In his book, Cypherpunks: Freedom and the Future of the Internet, Julian Assange, editor-in-chief of and visionary behind WikiLeaks, the international non-profit organization that publishes secret information, news leaks, and classified media provided by anonymous sources, argues that as “entire societies move online, mass surveillance programs are being deployed globally.”

The underlying theme of his message involves encryption, the notion that it’s easier to encrypt information than decrypt it. As he remarks in his book:

“If we do not (protect humanity from these surveillance efforts), the universality of the internet will merge global humanity into one giant grid of mass surveillance and mass control.”

Following WikiLeak’s massive release of secret U.S. diplomatic information in November 2010, the US government forced third-party payment processors  like Bank of America, VISA, MasterCard, PayPal and the Western Union to stop supporting donations to WikiLeaks in December of that year.

As a result, WikiLeaks decided to circumvent this blockade by accepting bitcoin as its primary form of payment. And as reported by BTCManager earlier in 2017, WikiLeaks elected to add the privacy-focused cryptocurrency zcash to its cache of payment options.

While WikiLeaks decision to accept cryptocurrencies definitely raised a few eyebrows, it has turned out far more handsomely than Assange and his team may have imagined. This fact is supported by the recent revelation that site donations utilizing bitcoin since 2010 have yielded a 50,000 percent return to date.

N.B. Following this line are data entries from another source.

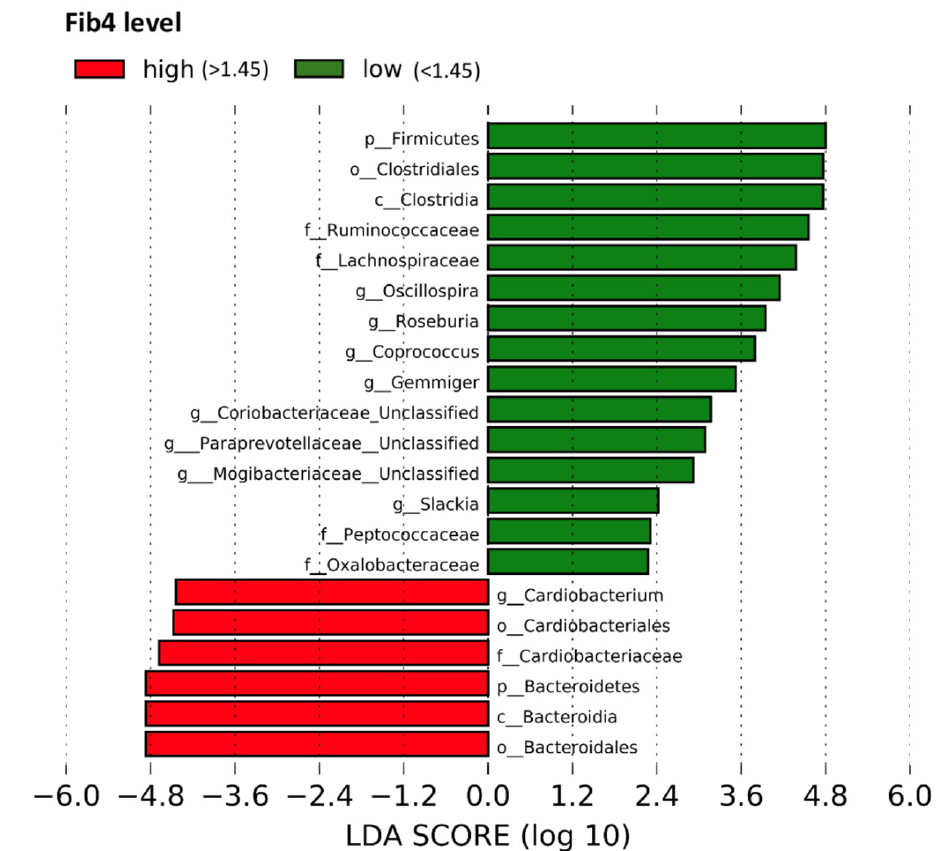
Figure 1. Differential relative abundance of participants with and without FIB-4 ≥ 1.45. Figure 1 displays the results of the LEfSe analysis, which identifies the most differentially abundant taxa between participants with and without FIB-4 ≥ 1.45. FIB-4 score ≥ 1.45 was defined as “unable to exclude advanced liver fibrosis/cirrhosis”. Taxa enriched in participants with FIB-4 < 1.45 are indicated with a positive LDA score in green, and taxa enriched participants with FIB-4 ≥ 1.45 are indicated with a negative score in red. Abbreviations: FIB-4, Fibrosis-4 Index; LDA, linear discriminant analysis; LEfSe, linear discriminant analysis effect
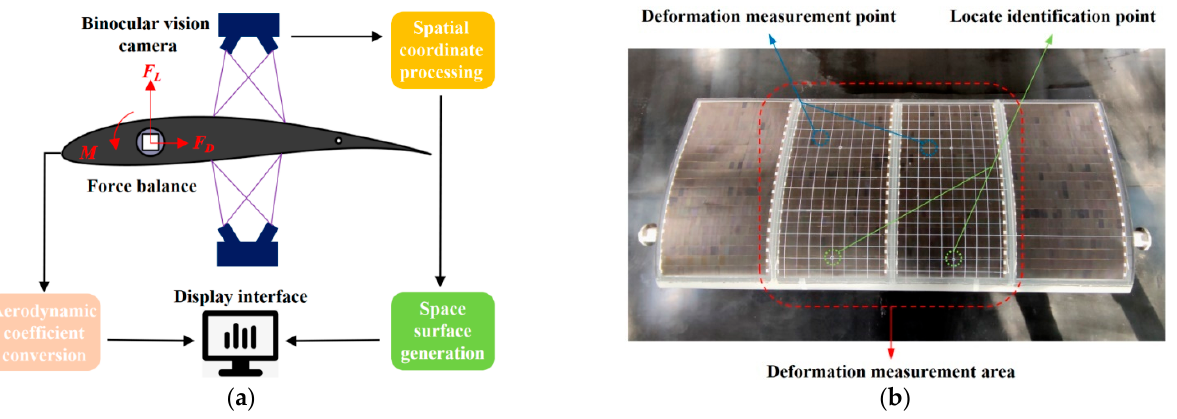
Figure 6. Membrane deformation measurement method: ( a ) Deformation-measurement mechanism; ( b ) Deformation measurement points on the membrane.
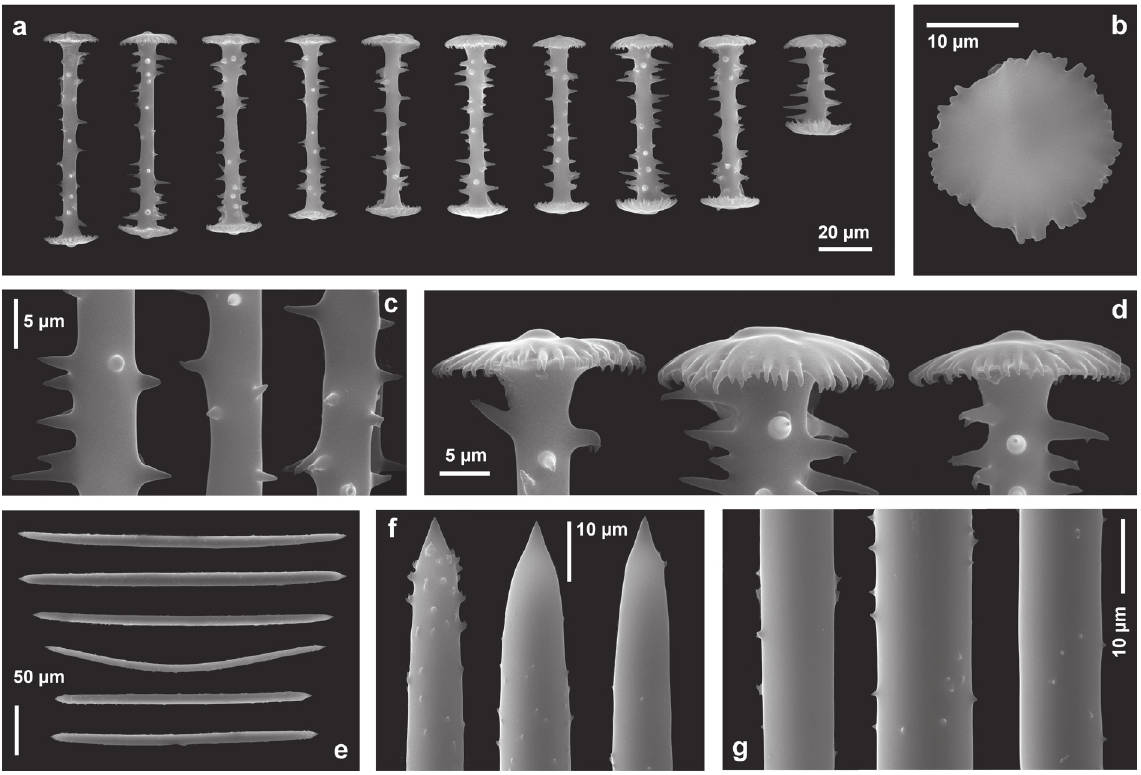
Fig. 5. Umborotula bogorensis (Weber, 1890) from the Sakaerat Biosphere Reserve, NE Thailand. Spicular complement (SEM) of gemmules and skeleton. a . Gemmulosclere birotules armed by large spines. b . Rotule of a gemmulosclere (top view). c . Shafts of gemmuloscleres with large scattered spines. d . Rotules of gemmulosclere (lateral view). e . Megascleres (oxeas) of the skeleton. f . Megascleres, tips. g . Megascleres,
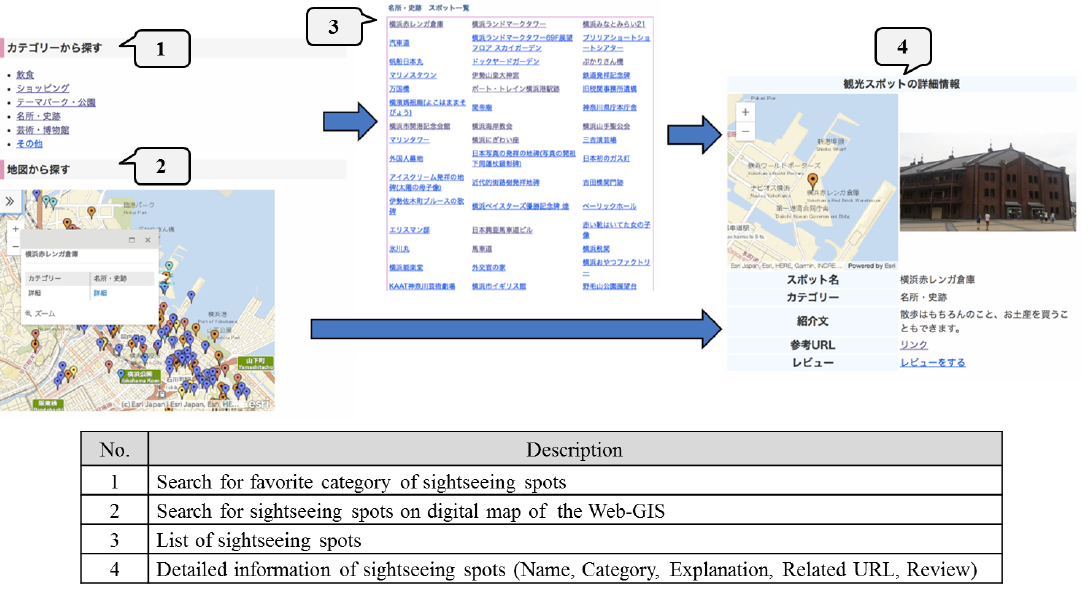
Figure 3. Pages for the viewing function of sightseeing spot information.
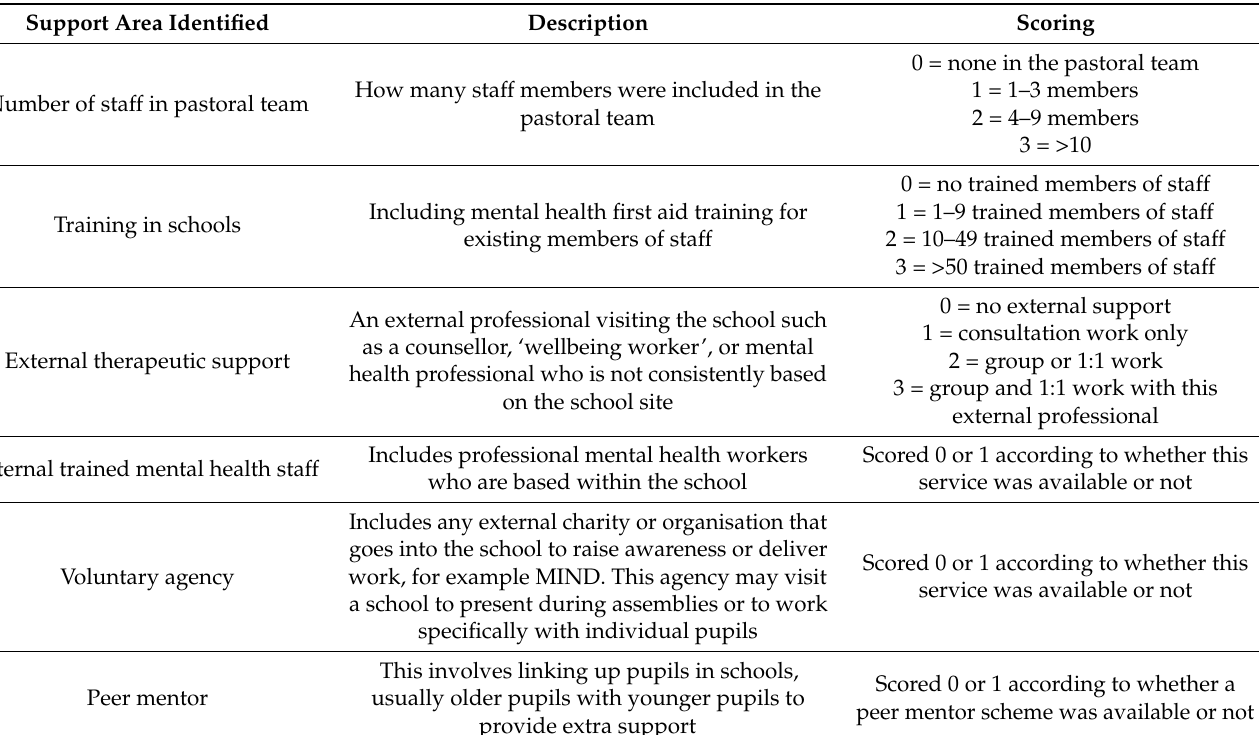
Table 1. Six common support areas for school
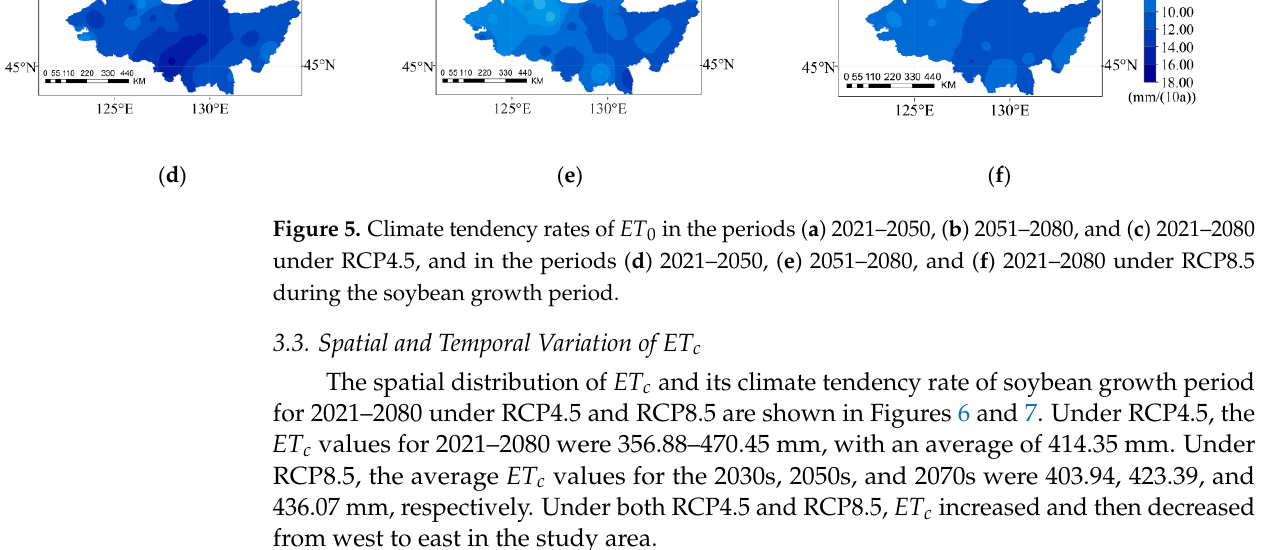
Figure 5. Climate tendency rates of ET 0 in the periods ( a ) 2021–2050, ( b ) 2051–2080, and ( c ) 2021– 2080 under RCP4.5, and in the periods ( d ) 2021–2050, ( e ) 2051–2080, and ( f ) 2021–2080 under RCP8.5 during the soybean growth period.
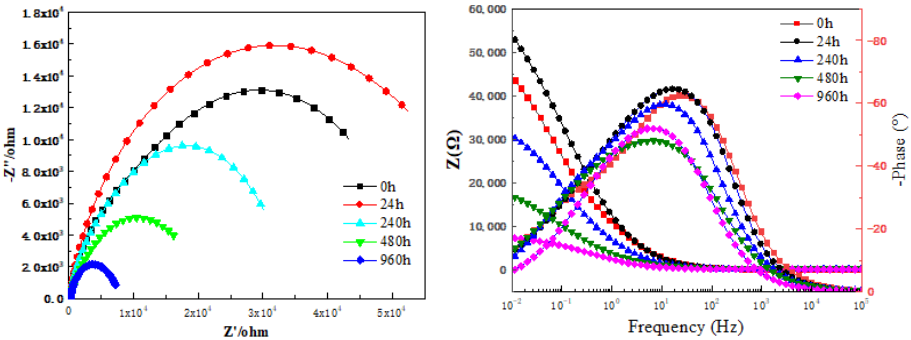
Figure 4. Results of electrochemical impedance spectroscopy of copper immersed in formic acid solution for different time.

Now WikiLeaks is arguably a strong proponent of bitcoin and cryptocurrencies. In fact, in an October 14 tweet on the social messaging site Twitter, Assange commented:

“My deepest thanks to the US government, Senator McCain and Senator Lieberman for pushing Visa, MasterCard, Paypal, AmEx, Moneybookers, et al., into erecting an illegal banking blockade against @WikiLeaks starting in 2010. It caused us to invest in Bitcoin — with 50000% return.”

Because bitcoin became their primary means of accepting donations, Assange and his team reportedly started investing in it as well. Given the fact that bitcoin is global, censorship-resistant, can’t be controlled by financial institutions, central governments, or other third-parties, it appears to be a perfect match for the WikiLeaks model.

At the end of the day, bitcoin is proving its sustainable worth through high-profile organizations like WikiLeaks. As a result, it will be fascinating to witness the future trajectory of this king of cryptocurrency. In the meantime, Assange and his group of cohorts are undoubtedly glad that they were forced into to using it.